I know it is 9.8 m/s^2. However, we're covering Kinematics, and I'm just wondering how you know whether you use -9.8 or +9.8. At first, I thought that if the object was traveling up, you would use +9.8 and if it was going down, you would use -9.8. But I just went over a problem that used +9.8 when an object was dropped. So now I'm really confused. ~_~
Since up is usually considered positive, it's common to use -9.8. But it depends on how your equations are written. With this formula, you'd use -9.8 [tex] y = y_0 + v_0 t + \frac{1}{2}gt^2 [/tex] With this formula, you'd use +9.8 [tex] y = y_0 + v_0 t - \frac{1}{2}gt^2 [/tex] It will not change depending on whether the objects is going up or down. Gravity always pulls down. It pulls down on objects that are moving down, making them go faster. It pulls down on objects that are moving up, slowing their upward velocity.
Perhaps it is my error, but do schools teach students that the gravitational constant is -9.8? My understanding of the gravitational constant is something entirely different.
You're right, and I didn't catch that. I assume the OP meant the acceleration due to gravity on the surface of Earth which is approximated as a constant. The gravitational constant, G, is 6.67x10^{-11}Nm^{2}/kg^{2}
Hello everybody, gravitationnal acceleration is g = 9.8 m/s^2. It is when you analyse a situation let's say that an object is moving upward, you know that its weight is downward, so when you have a situation in which there are two opposite directions, you choose one that is positive (usually the upward direction)and the other one as negative. If an object is falling on the floor, it is useless to speak of a negative accelerationduring its fall because you have to consider only one direction (here downward)
No typo. You'd only use -2 if you pulled the kg up to the numerator. Both are correct: 6.67x10-11Nm^{2}/kg^{2} 6.67x10-11Nm^{2}kg^{-2}
Yes, my teacher taught us that the gravitational constant is -9.8 m/s^2. Is he teaching it wrong? It doesn't seem wrong to me when he does example problems on the board. It's just that when I do bookwork, I have to use +9.8 to get the right answer..
If she actually calls it the gravitational constant you should correct her. It is g, the acceleration at an average place on the earth's surface due to earth gravity. It is not the gravitational constant a) because it is not constant (it varies as 1/r^2 where r is the distance from the earth centre and b) the gravitational constant is G, as explained above. AM
Oh, that is my mistake. He doesn't call it the gravitational constant. It's the acceleration due to earth's gravity. Sorry.
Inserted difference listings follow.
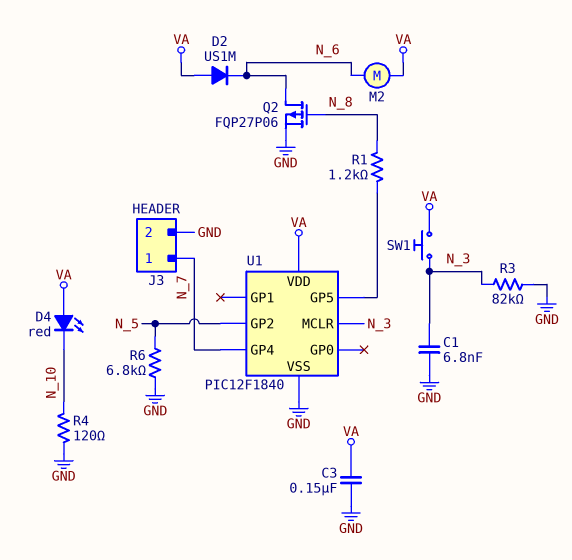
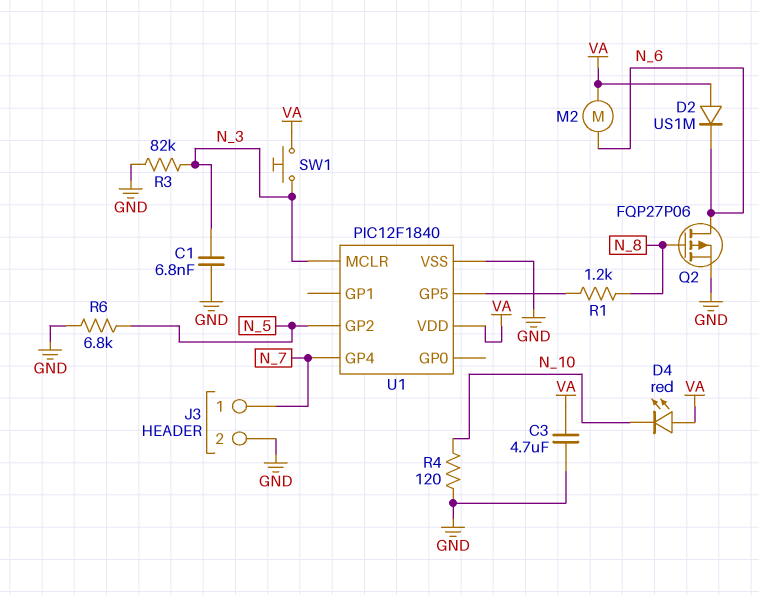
C3: 150nF (GND, VA) -> 4.7uF (GND, VA)

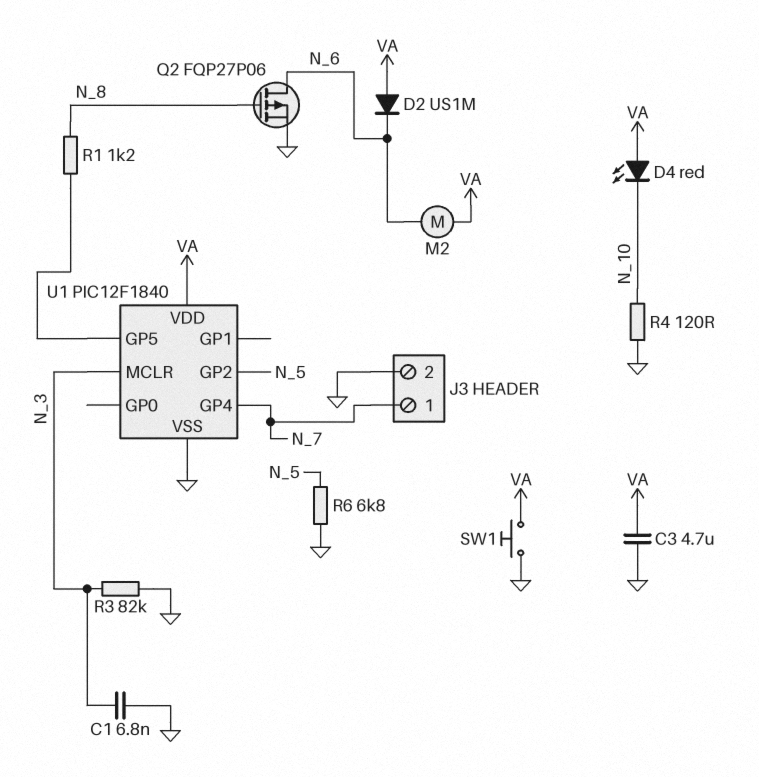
SW1: button (N_3, VA) -> button (GND, VA)

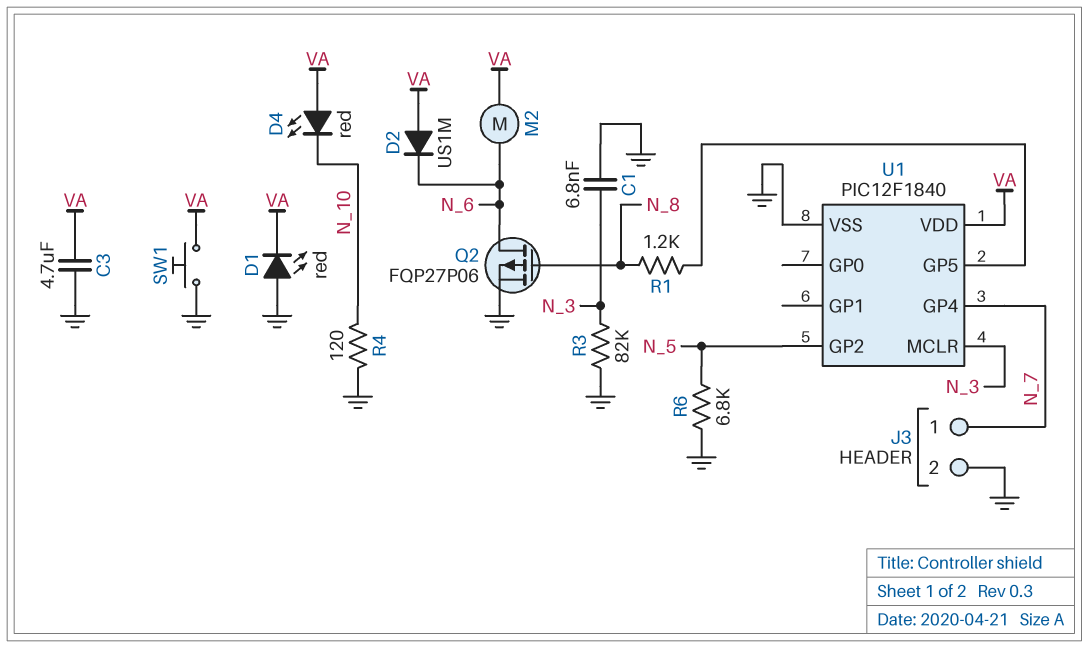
D1: none -> LED red (A GND, K VA)

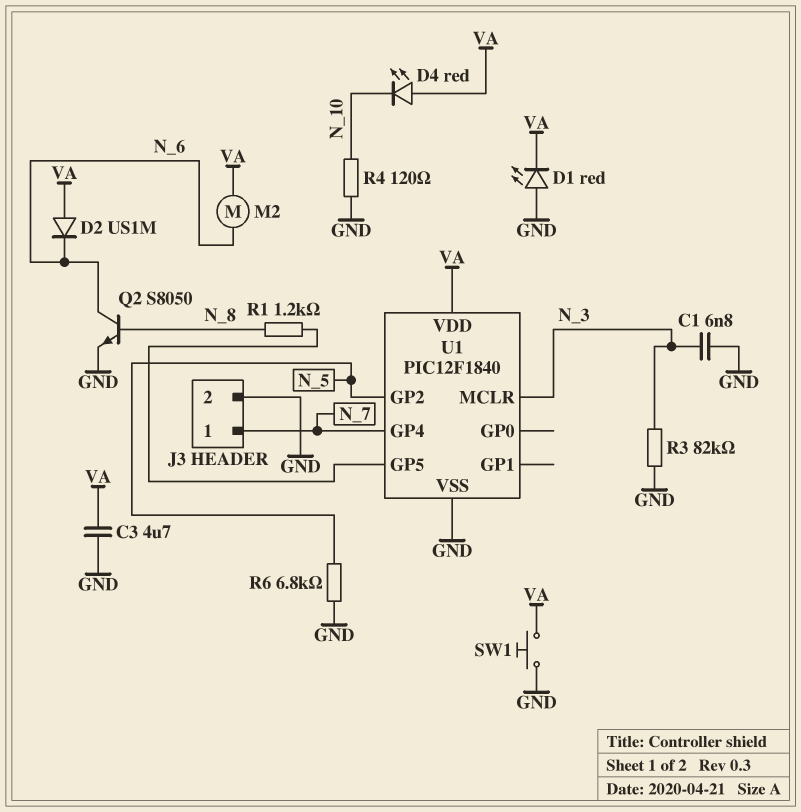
Q2: PMOS FQP27P06 (G N_8, D N_6, S GND) -> NPN S8050 (B N_8, C N_6, E GND)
I'm relieved your teacher isn't that confused. You'll encounter G, the real gravitational constant, in later chapters. As to whether or not you use +9.8 or -9.8, it depends on what formula you use. My physics teacher liked to use the positive number, so he gave us the formula and warned us to only use it for freefall: [tex] v_f = v_i - gt [/tex] In this case, you get to plug in "g" as a positive number 9.8. The fact that gravity pulls down is taken care of by the formula, so you don't need the negative sign with the number. But this formula is usually written as [tex] v_f = v_i + at [/tex] "a" is a more generic term than "g". Forces other than gravity can cause an object to accelerate. In this case, you need to recognize that gravity pulls down, which in most coordinate system is negative. Here you'd use -9.8 for a.
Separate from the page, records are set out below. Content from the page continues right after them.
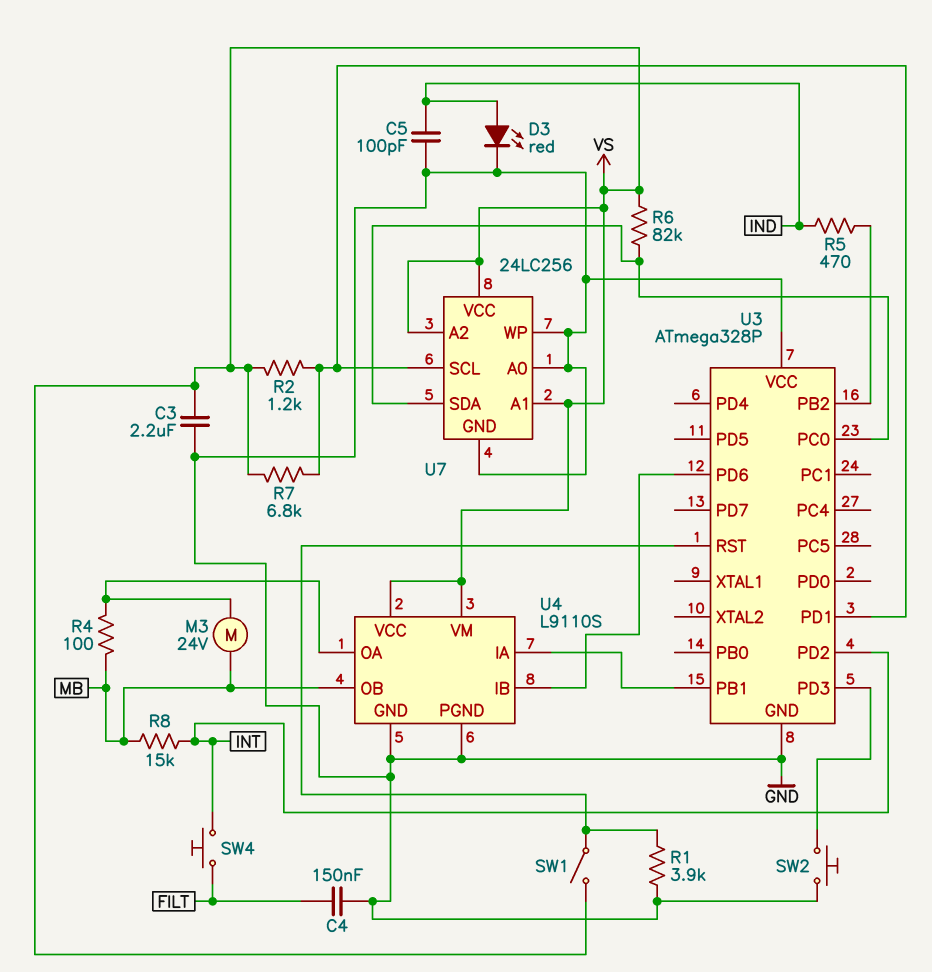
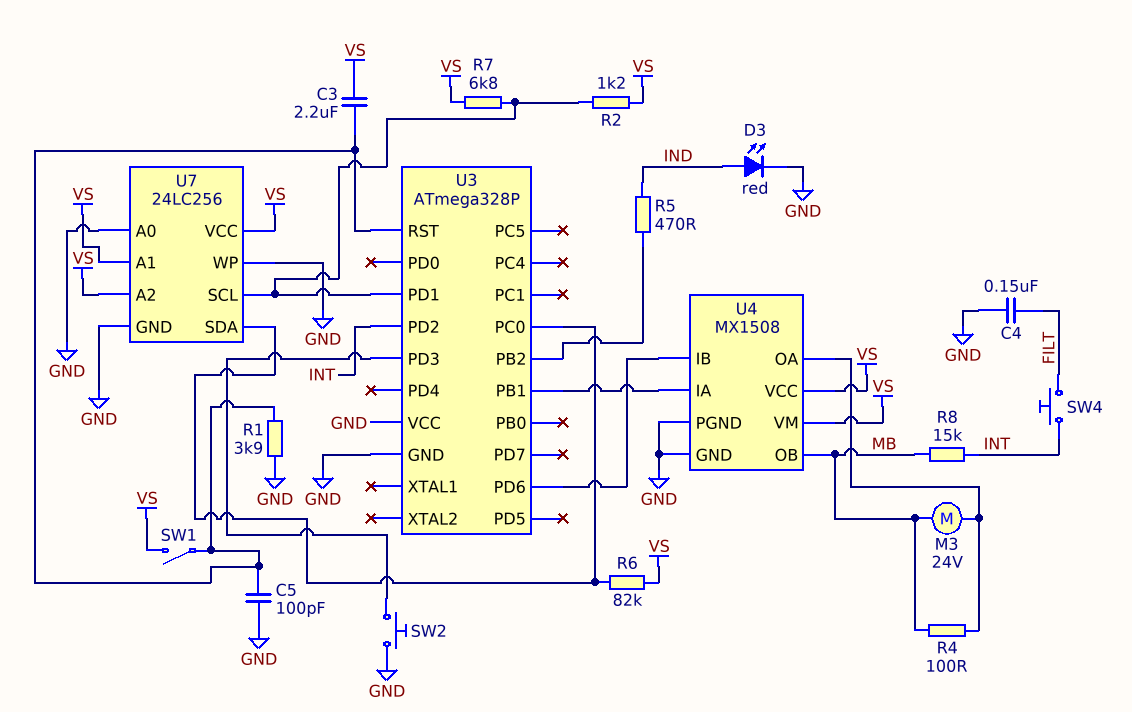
C3: 2.2uF (GND, VS) -> 2.2uF (U3/RST, VS)
C5: 100pF (GND, IND) -> 100pF (GND, U3/RST)
U4: L9110S -> MX1508

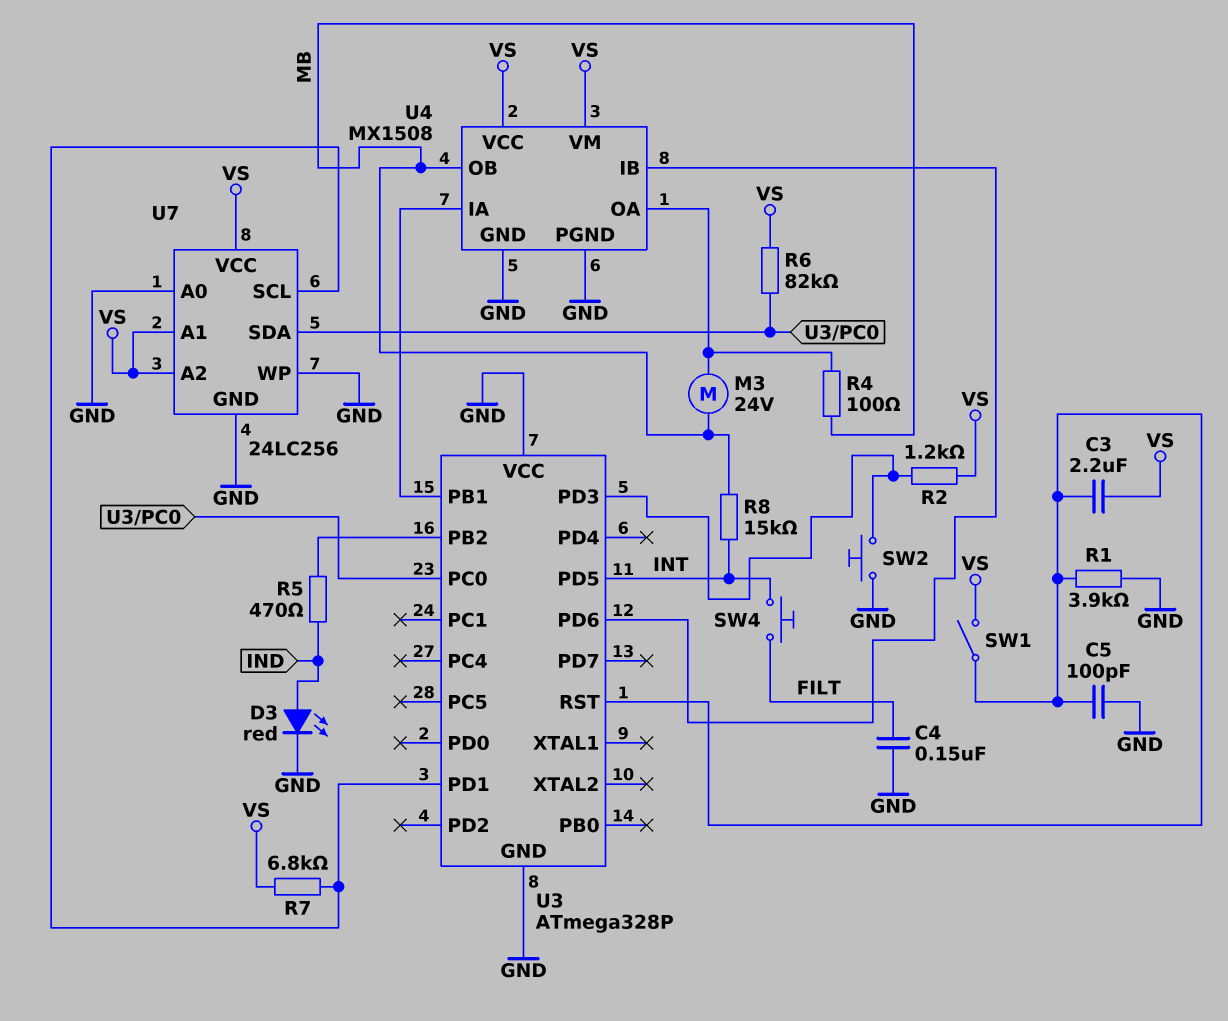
R2: 1.2k (U3/PD1, VS) -> 1.2k (U3/PD3, VS)
U3 pin PD2: INT -> none
U3 pin PD5: none -> INT

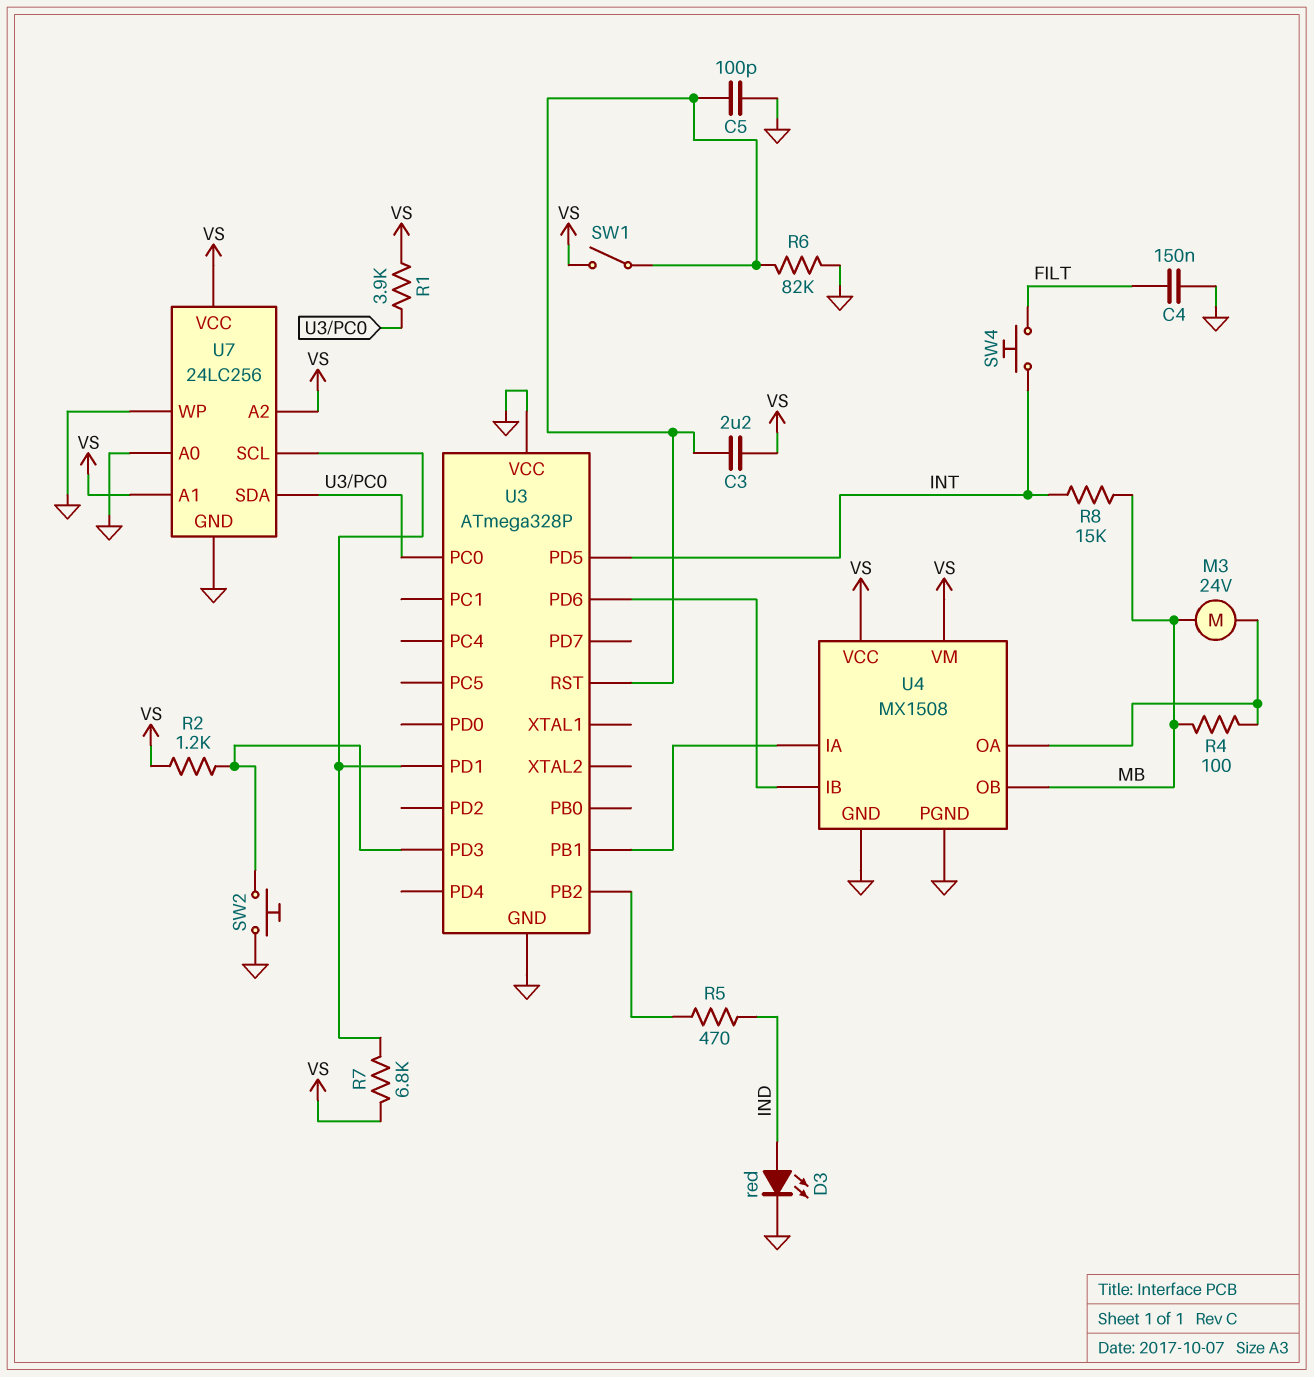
R1: 3.9k (GND, U3/RST) -> 3.9k (U3/PC0, VS)
R6: 82k (U3/PC0, VS) -> 82k (GND, U3/RST)

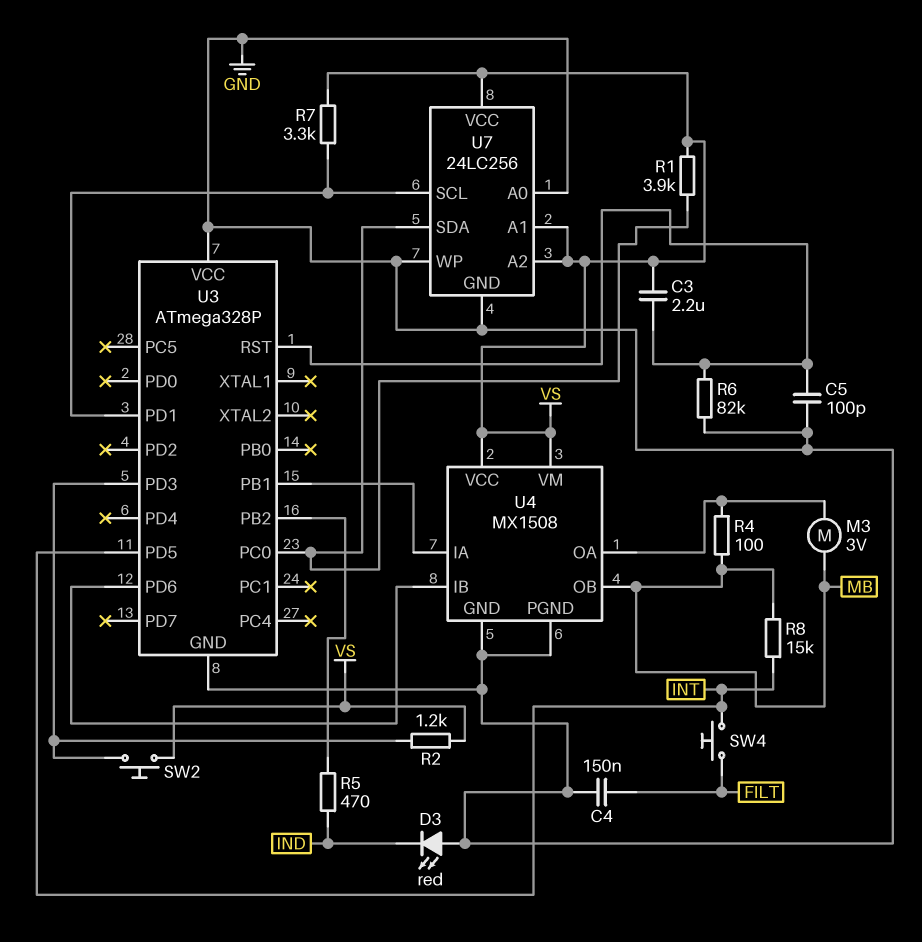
D3: LED red (A IND, K GND) -> LED red (A GND, K IND)
M3: motor 24V (MB, U4/OA) -> motor 3V (MB, U4/OA)
R7: 6.8k (U3/PD1, VS) -> 3.3k (U3/PD1, VS)
SW1: switch (U3/RST, VS) -> none
SW2: button (GND, U3/PD3) -> button (U3/PD3, VS)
Interesting fact: "g" (that's little g, not big G), is not simply acceleration due to gravity. It's net downward acceleration which is affected slightly by your latitude on the globe. At the equator, the tangental velocity of Earth's rotation is higher and the centrifical force makes you ligher. So "g" is acceleration due to gravity - acceleration caused by centrifical force. (Centrifical force not really a force, but in certain reference frames, such as this, it makes sense). This is the reason that you'll never see "g" expressed by more than 3 significant digits (ie. you don't see 9.812734755372). It varies over the surface of the Earth for this and other reasons. So to express it more precisely than 9.8 or 9.81 doesn't make sense.
One of the things you have to do in any kinematics problem is "set up a coordinate system". Not necessarily a 2 dimensional graph, but you do need to decide where "x= 0" will be, which directions are positive and negative, etc. It is fairly standard to choose "up" positive and "down" negative. Given that, then g is negative, since gravitational force is downward, whether something is being dropped or thrown upward. If the object is thrown downward, its initial velocity is negative (downward), if thrown upward, its initial velocity is positive. An object that is "dropped" has 0 initial velocity. But in either case the acceleration is downward and is negative. It is less common, but can be done to choose downward to be positive. If, for example, a problem asks the distance downward and object will fall, since the "downward" is assumed and the distance will be a positive (really, unsigned) number, it might make sense to choose downward to be the positive direction. Then acceleration, since it is in that direction, will be positive. If the object is initially thrown upward, its initial velocity would be negative. There are no "coordinate systems" in nature- you are free to set one up in whatever way makes the problem simplest. And it is a very good idea to state clearly how it is set up.